Output exactly the lines that run from the start of the records to the line with "refractory to one or more shock.", counting both ends, and skip the pictures.

○ ○ ○ ○ ○

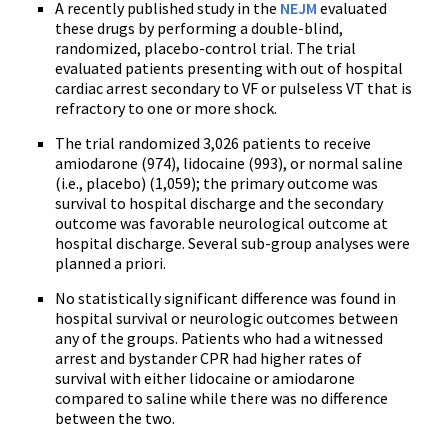
A recently published study in the
NEJM
evaluated
these drugs by performing a double-blind,
randomized, placebo-control trial. The trial
evaluated patients presenting with out of hospital
cardiac arrest secondary to VF or pulseless VT that is
refractory to one or more shock.
The trial randomized 3,026 patients to receive
amiodarone (974), lidocaine (993), or normal saline
(i.e., placebo) (1,059); the primary outcome was
survival to hospital discharge and the secondary
outcome was favorable neurological outcome at
hospital discharge. Several sub-group analyses were
planned a priori.
No statistically significant difference was found in
hospital survival or neurologic outcomes between
any of the groups. Patients who had a witnessed
arrest and bystander CPR had higher rates of
survival with either lidocaine or amiodarone
compared to saline while there was no difference
between the two.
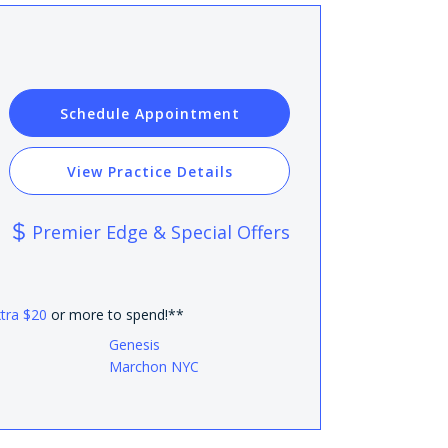
Schedule Appointment
View Practice Details
Premier Edge & Special Offers
xtra $20
or more to spend!**
Genesis
Marchon NYC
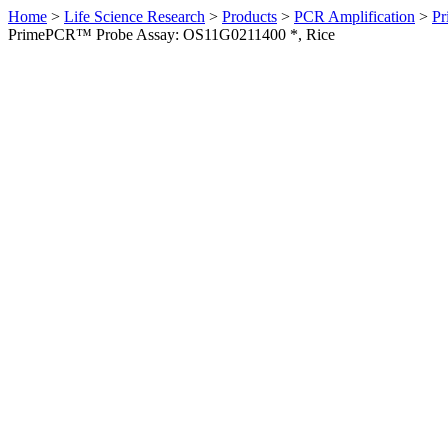
Home
>
Life Science Research
>
Products
>
PCR Amplification
>
Pr
PrimePCR™ Probe Assay: OS11G0211400 *, Rice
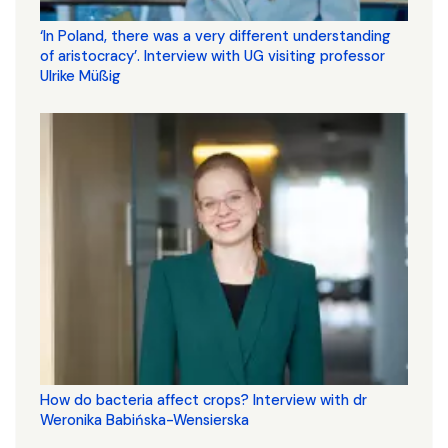
‘In Poland, there was a very different understanding
of aristocracy’. Interview with UG visiting professor
Ulrike Müßig
How do bacteria affect crops? Interview with dr
Weronika Babińska-Wensierska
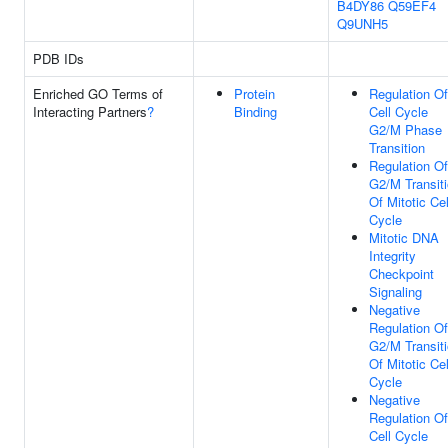
B4DY86
Q59EF4
Q9UNH5
PDB IDs
Enriched GO Terms of
Protein
Regulation Of
Interacting Partners
?
Binding
Cell Cycle
G2/M Phase
Transition
Regulation Of
G2/M Transit
Of Mitotic Cel
Cycle
Mitotic DNA
Integrity
Checkpoint
Signaling
Negative
Regulation Of
G2/M Transit
Of Mitotic Cel
Cycle
Negative
Regulation Of
Cell Cycle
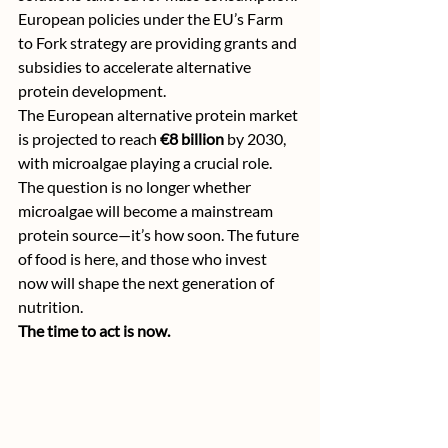
European policies under the EU’s Farm 
to Fork strategy are providing grants and 
subsidies to accelerate alternative 
protein development.
The European alternative protein market 
is projected to reach 
€8 billion
 by 2030, 
with microalgae playing a crucial role.
The question is no longer whether 
microalgae will become a mainstream 
protein source—it’s how soon. The future 
of food is here, and those who invest 
now will shape the next generation of 
nutrition.
The time to act is now.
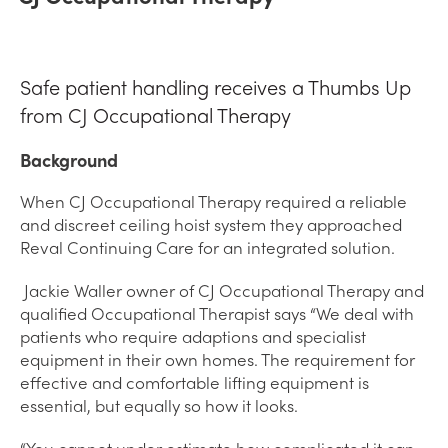
Safe patient handling receives a Thumbs Up
from CJ Occupational Therapy
Background
When CJ Occupational Therapy required a reliable
and discreet ceiling hoist system they approached
Reval Continuing Care for an integrated solution.
Jackie Waller owner of CJ Occupational Therapy and
qualified Occupational Therapist says “We deal with
patients who require adaptions and specialist
equipment in their own homes. The requirement for
effective and comfortable lifting equipment is
essential, but equally so how it looks.
“You cannot under estimate how complicated it can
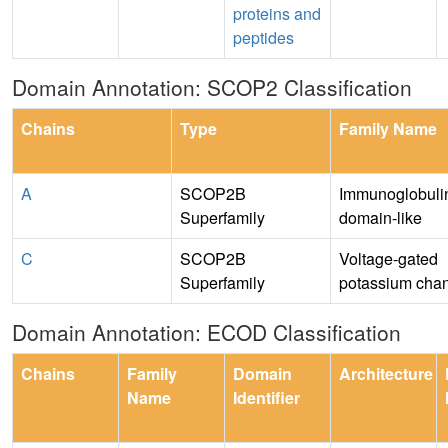
proteins and
peptides
Domain Annotation: SCOP2 Classification
Chains
Type
Family Name
A
SCOP2B
Immunoglobulin
Superfamily
domain-like
C
SCOP2B
Voltage-gated
Superfamily
potassium cha
Domain Annotation: ECOD Classification
Chains
Family
Domain
Architecture
Name
Identifier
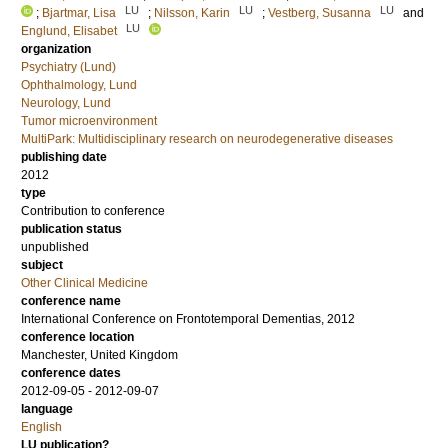
LU
LU
LU
;
Bjartmar, Lisa
;
Nilsson, Karin
;
Vestberg, Susanna
and
LU
Englund, Elisabet
organization
Psychiatry (Lund)
Ophthalmology, Lund
Neurology, Lund
Tumor microenvironment
MultiPark: Multidisciplinary research on neurodegenerative diseases
publishing date
2012
type
Contribution to conference
publication status
unpublished
subject
Other Clinical Medicine
conference name
International Conference on Frontotemporal Dementias, 2012
conference location
Manchester, United Kingdom
conference dates
2012-09-05 - 2012-09-07
language
English
LU publication?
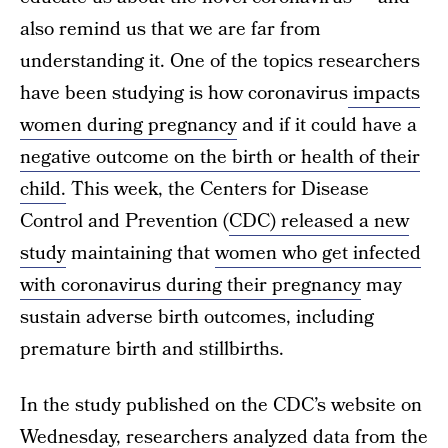
also remind us that we are far from
understanding it. One of the topics researchers
have been studying is how coronavirus
impacts
women during pregnancy
and if it could have a
negative outcome on the birth or health of their
child.
This week, the Centers for Disease
Control and Prevention (
CDC) released a new
study
maintaining that
women who get infected
with coronavirus during their pregnancy
may
sustain adverse birth outcomes, including
premature birth and stillbirths.
In the study published on the CDC’s website on
Wednesday, researchers analyzed data from the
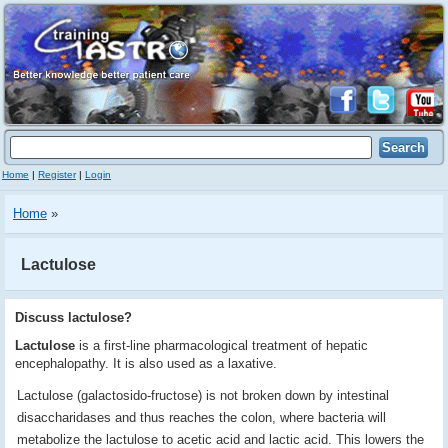
Home
|
Register
|
Login
Home
»
Lactulose
Discuss lactulose?
Lactulose
is a first-line pharmacological treatment of hepatic
encephalopathy. It is also used as a laxative.
Lactulose (galactosido-fructose) is not broken down by intestinal
disaccharidases and thus reaches the colon, where bacteria will
metabolize the lactulose to acetic acid and lactic acid. This lowers the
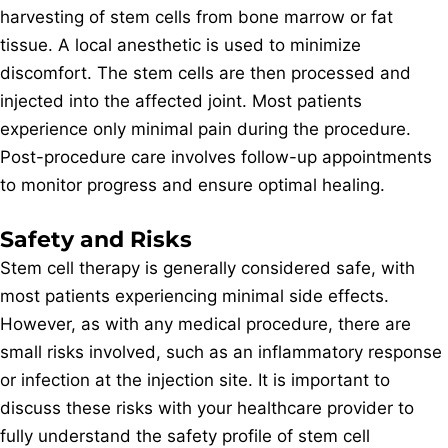
harvesting of stem cells from bone marrow or fat
tissue. A local anesthetic is used to minimize
discomfort. The stem cells are then processed and
injected into the affected joint. Most patients
experience only minimal pain during the procedure.
Post-procedure care involves follow-up appointments
to monitor progress and ensure optimal healing.
Safety and Risks
Stem cell therapy is generally considered safe, with
most patients experiencing minimal side effects.
However, as with any medical procedure, there are
small risks involved, such as an inflammatory response
or infection at the injection site. It is important to
discuss these risks with your healthcare provider to
fully understand the safety profile of stem cell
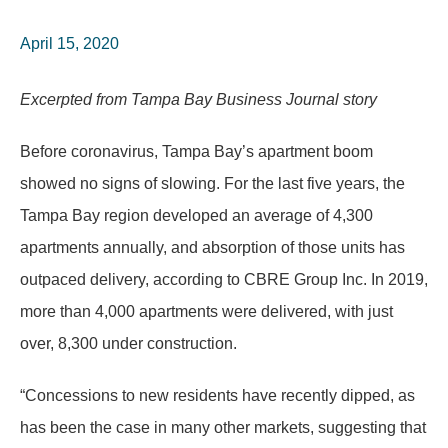
April 15, 2020
Excerpted from Tampa Bay Business Journal story
Before coronavirus, Tampa Bay’s apartment boom
showed no signs of slowing. For the last five years, the
Tampa Bay region developed an average of 4,300
apartments annually, and absorption of those units has
outpaced delivery, according to CBRE Group Inc. In 2019,
more than 4,000 apartments were delivered, with just
over, 8,300 under construction.
“Concessions to new residents have recently dipped, as
has been the case in many other markets, suggesting that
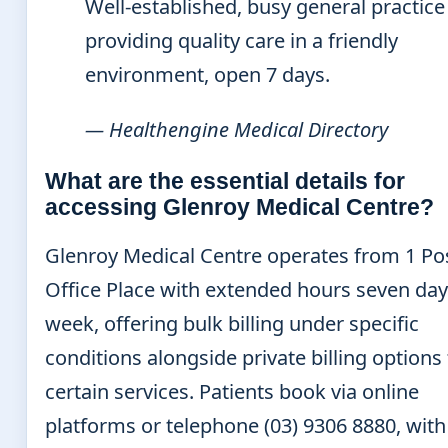
Well-established, busy general practice
providing quality care in a friendly
environment, open 7 days.
— Healthengine Medical Directory
What are the essential details for
accessing Glenroy Medical Centre?
Glenroy Medical Centre operates from 1 Po
Office Place with extended hours seven day
week, offering bulk billing under specific
conditions alongside private billing options 
certain services. Patients book via online
platforms or telephone (03) 9306 8880, wit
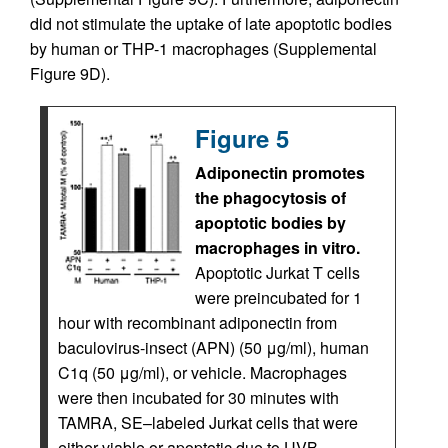
did not stimulate the uptake of late apoptotic bodies
by human or THP-1 macrophages (Supplemental
Figure 9D).
Figure 5
Adiponectin promotes
the phagocytosis of
apoptotic bodies by
macrophages in vitro.
Apoptotic Jurkat T cells
were preincubated for 1
hour with recombinant adiponectin from
baculovirus-insect (APN) (50 μg/ml), human
C1q (50 μg/ml), or vehicle. Macrophages
were then incubated for 30 minutes with
TAMRA, SE–labeled Jurkat cells that were
either viable or apoptotic due to UVB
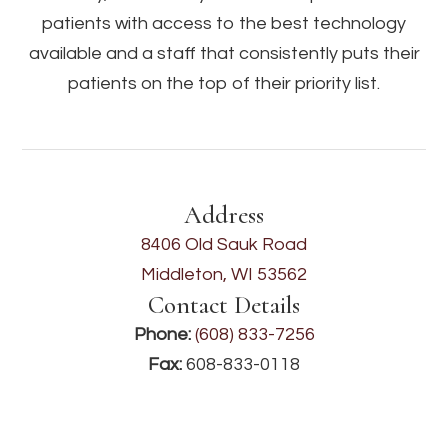
patients with access to the best technology
available and a staff that consistently puts their
patients on the top of their priority list.
Address
8406 Old Sauk Road
Middleton, WI 53562
Contact Details
Phone:
(608) 833-7256
Fax:
608-833-0118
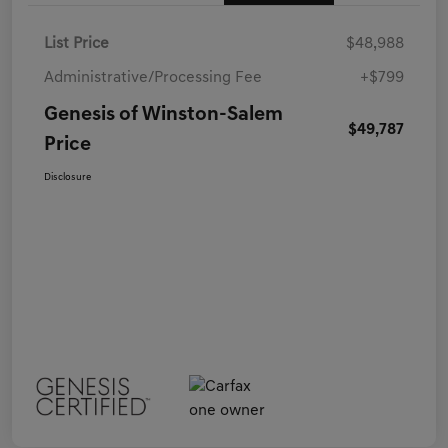
List Price
$48,988
Administrative/Processing Fee
+$799
Genesis of Winston-Salem
$49,787
Price
Disclosure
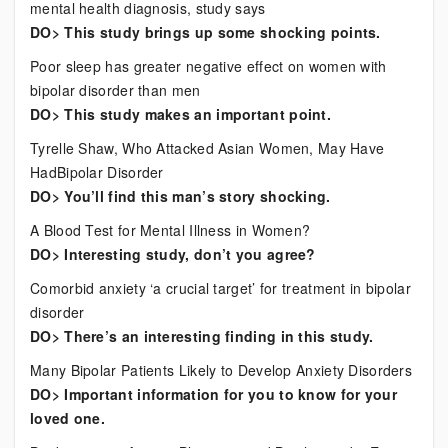
mental health diagnosis, study says
DO> This study brings up some shocking points.
Poor sleep has greater negative effect on women with
bipolar disorder than men
DO> This study makes an important point.
Tyrelle Shaw, Who Attacked Asian Women, May Have
HadBipolar Disorder
DO> You’ll find this man’s story shocking.
A Blood Test for Mental Illness in Women?
DO> Interesting study, don’t you agree?
Comorbid anxiety ‘a crucial target’ for treatment in bipolar
disorder
DO> There’s an interesting finding in this study.
Many Bipolar Patients Likely to Develop Anxiety Disorders
DO> Important information for you to know for your
loved one.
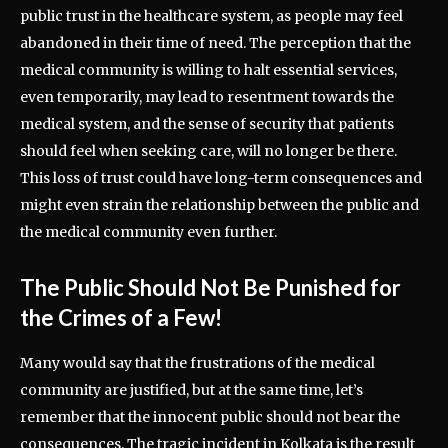
public trust in the healthcare system, as people may feel
abandoned in their time of need. The perception that the
medical community is willing to halt essential services,
even temporarily, may lead to resentment towards the
medical system, and the sense of security that patients
should feel when seeking care, will no longer be there.
This loss of trust could have long-term consequences and
might even strain the relationship between the public and
the medical community even further.
The Public Should Not Be Punished for
the Crimes of a Few!
Many would say that the frustrations of the medical
community are justified, but at the same time, let’s
remember that the innocent public should not bear the
consequences. The tragic incident in Kolkata is the result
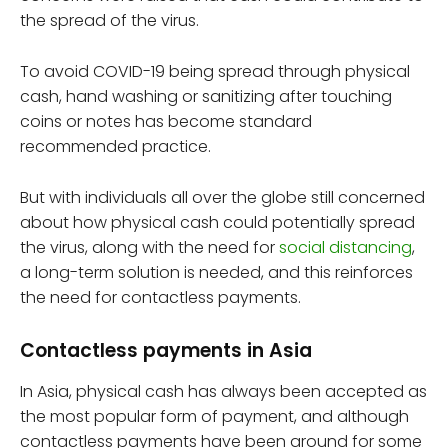
the spread of the virus.
To avoid COVID-19 being spread through physical
cash, hand washing or sanitizing after touching
coins or notes has become standard
recommended practice.
But with individuals all over the globe still concerned
about how physical cash could potentially spread
the virus, along with the need for
social distancing
,
a long-term solution is needed, and this reinforces
the need for contactless payments.
Contactless payments in Asia
In Asia, physical cash has always been accepted as
the most popular form of payment, and although
contactless payments have been around for some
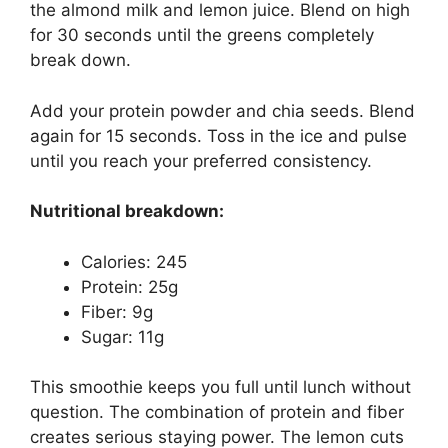
the almond milk and lemon juice. Blend on high
for 30 seconds until the greens completely
break down.
Add your protein powder and chia seeds. Blend
again for 15 seconds. Toss in the ice and pulse
until you reach your preferred consistency.
Nutritional breakdown:
Calories: 245
Protein: 25g
Fiber: 9g
Sugar: 11g
This smoothie keeps you full until lunch without
question. The combination of protein and fiber
creates serious staying power. The lemon cuts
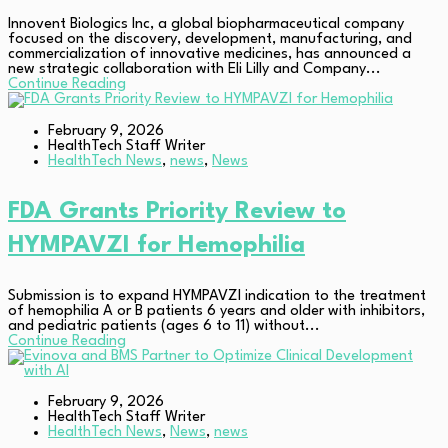
Innovent Biologics Inc, a global biopharmaceutical company
focused on the discovery, development, manufacturing, and
commercialization of innovative medicines, has announced a
new strategic collaboration with Eli Lilly and Company...
Continue Reading
February 9, 2026
HealthTech Staff Writer
HealthTech News
,
news
,
News
FDA Grants Priority Review to
HYMPAVZI for Hemophilia
Submission is to expand HYMPAVZI indication to the treatment
of hemophilia A or B patients 6 years and older with inhibitors,
and pediatric patients (ages 6 to 11) without...
Continue Reading
February 9, 2026
HealthTech Staff Writer
HealthTech News
,
News
,
news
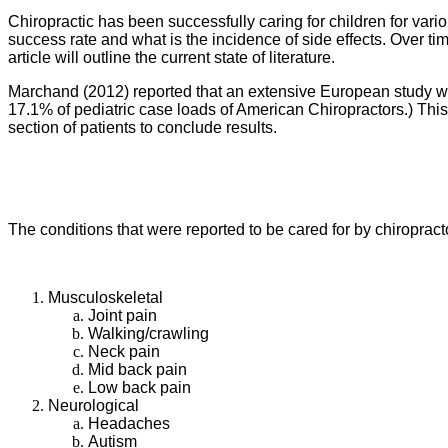
Chiropractic has been successfully caring for children for vari
success rate and what is the incidence of side effects. Over tim
article will outline the current state of literature.
Marchand (2012) reported that an extensive European study was
17.1% of pediatric case loads of American Chiropractors.) This 
section of patients to conclude results.
The conditions that were reported to be cared for by chiropract
Musculoskeletal
Joint pain
Walking/crawling
Neck pain
Mid back pain
Low back pain
Neurological
Headaches
Autism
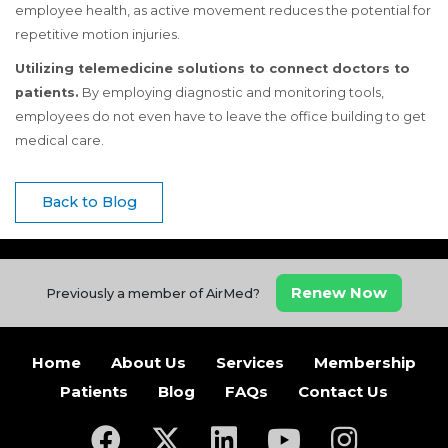
employee health, as active movement reduces the potential for
repetitive motion injuries.
Utilizing telemedicine solutions to connect doctors to
patients.
By employing diagnostic and monitoring tools,
employees do not even have to leave the office building to get
medical care.
Back to Blog
Renew Now
Previously a member of AirMed?
Home
About Us
Services
Membership
Patients
Blog
FAQs
Contact Us
(opens in a new tab)
(opens in a new tab)
(opens in a new tab)
(opens in a new ta
(opens in a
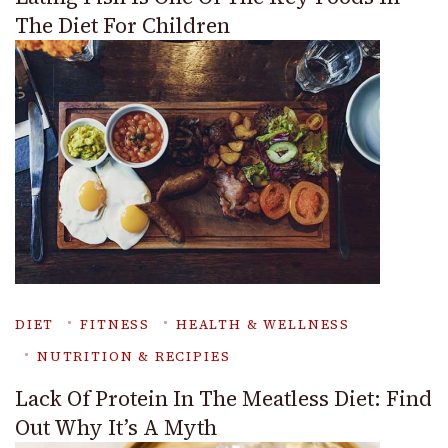
The Diet For Children
DIET
FITNESS
HEALTH & WELLNESS
NUTRITION & RECIPIES
Lack Of Protein In The Meatless Diet: Find
Out Why It’s A Myth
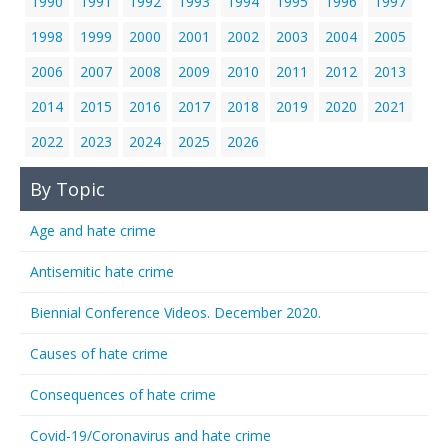
1990
1991
1992
1993
1994
1995
1996
1997
1998
1999
2000
2001
2002
2003
2004
2005
2006
2007
2008
2009
2010
2011
2012
2013
2014
2015
2016
2017
2018
2019
2020
2021
2022
2023
2024
2025
2026
By Topic
Age and hate crime
Antisemitic hate crime
Biennial Conference Videos. December 2020.
Causes of hate crime
Consequences of hate crime
Covid-19/Coronavirus and hate crime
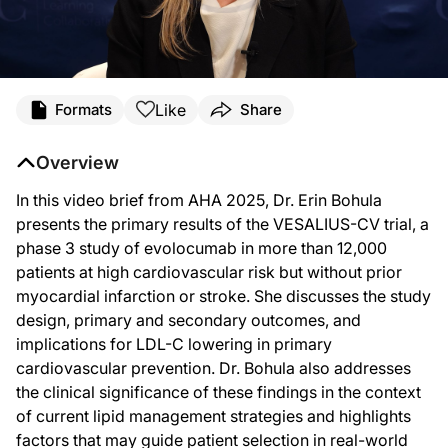
Transcript
Like
Formats
Share
Announcer:
Welcome to DataPulse from AHA 2025 on ReachMD. This activity, titled “Primary
Overview
Dr. Bohula:
Hi there. From AHA 2025 in New Orleans. My name is Erin Bohula, and I am the c
In this video brief from AHA 2025, Dr. Erin Bohula
presents the primary results of the VESALIUS-CV trial, a
The VESALIUS-CV study was really a landmark study evaluating the use of a PCSK9 i
phase 3 study of evolocumab in more than 12,000
And to provide a few more details about who these patients are, we enrolled about
patients at high cardiovascular risk but without prior
These patients were well treated with background lipid-lowering therapy. Abou
myocardial infarction or stroke. She discusses the study
design, primary and secondary outcomes, and
And what we ultimately found in this patient population is that treatment with
implications for LDL-C lowering in primary
In addition, we saw a 36% reduction in the first MI in these patients, or MI in g
cardiovascular prevention. Dr. Bohula also addresses
We were really excited to see this. And I think what this means is it really rein
the clinical significance of these findings in the context
of current lipid management strategies and highlights
So again, thank you for your attention. My name is Erin Bohula, and I appreciat
factors that may guide patient selection in real-world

○ ○ ○ ○ ○

**Reply to the exercise**
A recently published study in the
NEJM
evaluated
these drugs by performing a double-blind,
randomized, placebo-control trial. The trial
evaluated patients presenting with out of hospital
cardiac arrest secondary to VF or pulseless VT that is
refractory to one or more shock.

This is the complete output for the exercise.